* **DATA SUPPLIED**:
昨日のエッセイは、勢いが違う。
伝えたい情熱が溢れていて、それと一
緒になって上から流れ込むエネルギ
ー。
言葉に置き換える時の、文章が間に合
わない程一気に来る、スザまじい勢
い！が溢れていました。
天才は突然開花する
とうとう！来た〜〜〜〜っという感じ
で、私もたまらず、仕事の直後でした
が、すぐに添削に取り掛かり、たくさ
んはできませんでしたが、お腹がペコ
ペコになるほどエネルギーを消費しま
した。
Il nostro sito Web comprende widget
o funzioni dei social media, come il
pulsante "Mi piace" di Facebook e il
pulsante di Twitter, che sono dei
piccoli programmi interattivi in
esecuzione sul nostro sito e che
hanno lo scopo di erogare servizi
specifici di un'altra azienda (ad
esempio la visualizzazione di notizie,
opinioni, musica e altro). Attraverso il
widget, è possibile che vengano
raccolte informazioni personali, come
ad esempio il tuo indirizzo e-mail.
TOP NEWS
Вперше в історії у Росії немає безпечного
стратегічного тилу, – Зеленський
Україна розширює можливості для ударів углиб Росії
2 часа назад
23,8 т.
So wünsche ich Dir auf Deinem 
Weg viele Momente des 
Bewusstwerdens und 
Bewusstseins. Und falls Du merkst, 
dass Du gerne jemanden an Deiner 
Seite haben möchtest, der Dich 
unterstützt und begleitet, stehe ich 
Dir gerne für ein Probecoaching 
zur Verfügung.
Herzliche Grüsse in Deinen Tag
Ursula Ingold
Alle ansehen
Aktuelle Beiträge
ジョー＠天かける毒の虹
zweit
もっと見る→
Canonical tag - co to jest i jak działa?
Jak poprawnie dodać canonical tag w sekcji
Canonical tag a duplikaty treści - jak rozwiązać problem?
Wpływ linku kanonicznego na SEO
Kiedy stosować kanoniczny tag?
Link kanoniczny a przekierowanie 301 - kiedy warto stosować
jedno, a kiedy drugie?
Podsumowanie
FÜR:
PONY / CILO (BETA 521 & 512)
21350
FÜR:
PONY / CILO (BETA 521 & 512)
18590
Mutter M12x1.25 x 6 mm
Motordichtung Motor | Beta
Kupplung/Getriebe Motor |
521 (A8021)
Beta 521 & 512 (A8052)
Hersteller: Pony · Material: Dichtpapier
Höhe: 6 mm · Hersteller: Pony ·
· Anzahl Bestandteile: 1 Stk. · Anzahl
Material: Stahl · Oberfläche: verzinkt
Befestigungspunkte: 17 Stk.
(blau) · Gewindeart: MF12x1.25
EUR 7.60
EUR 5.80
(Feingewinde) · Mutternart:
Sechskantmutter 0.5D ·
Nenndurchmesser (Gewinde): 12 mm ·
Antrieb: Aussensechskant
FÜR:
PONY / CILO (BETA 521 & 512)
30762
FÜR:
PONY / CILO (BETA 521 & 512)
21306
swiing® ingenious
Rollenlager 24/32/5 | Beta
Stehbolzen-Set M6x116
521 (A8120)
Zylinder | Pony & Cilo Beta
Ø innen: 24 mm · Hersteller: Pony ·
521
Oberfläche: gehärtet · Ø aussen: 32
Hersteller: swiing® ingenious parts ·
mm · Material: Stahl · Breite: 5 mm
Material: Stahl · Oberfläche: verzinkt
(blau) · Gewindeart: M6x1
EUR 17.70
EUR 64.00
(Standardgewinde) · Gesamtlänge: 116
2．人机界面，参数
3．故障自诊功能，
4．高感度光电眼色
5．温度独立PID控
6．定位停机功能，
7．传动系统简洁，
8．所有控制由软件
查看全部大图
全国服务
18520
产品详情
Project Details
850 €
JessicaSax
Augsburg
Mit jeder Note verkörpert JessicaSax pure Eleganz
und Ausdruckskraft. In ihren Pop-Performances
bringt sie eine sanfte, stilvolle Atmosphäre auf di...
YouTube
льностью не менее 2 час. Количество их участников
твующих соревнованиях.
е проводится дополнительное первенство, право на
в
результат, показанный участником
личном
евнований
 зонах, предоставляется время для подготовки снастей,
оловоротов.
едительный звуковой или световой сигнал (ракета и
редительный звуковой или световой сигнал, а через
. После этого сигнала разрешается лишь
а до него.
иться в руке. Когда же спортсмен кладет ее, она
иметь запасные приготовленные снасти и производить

* **EXERCISE DETAILS**: Please return each line of the listing above that contains "JessicaSax".

* **THE COMPLETED TASK**:
JessicaSax
Mit jeder Note verkörpert JessicaSax pure Eleganz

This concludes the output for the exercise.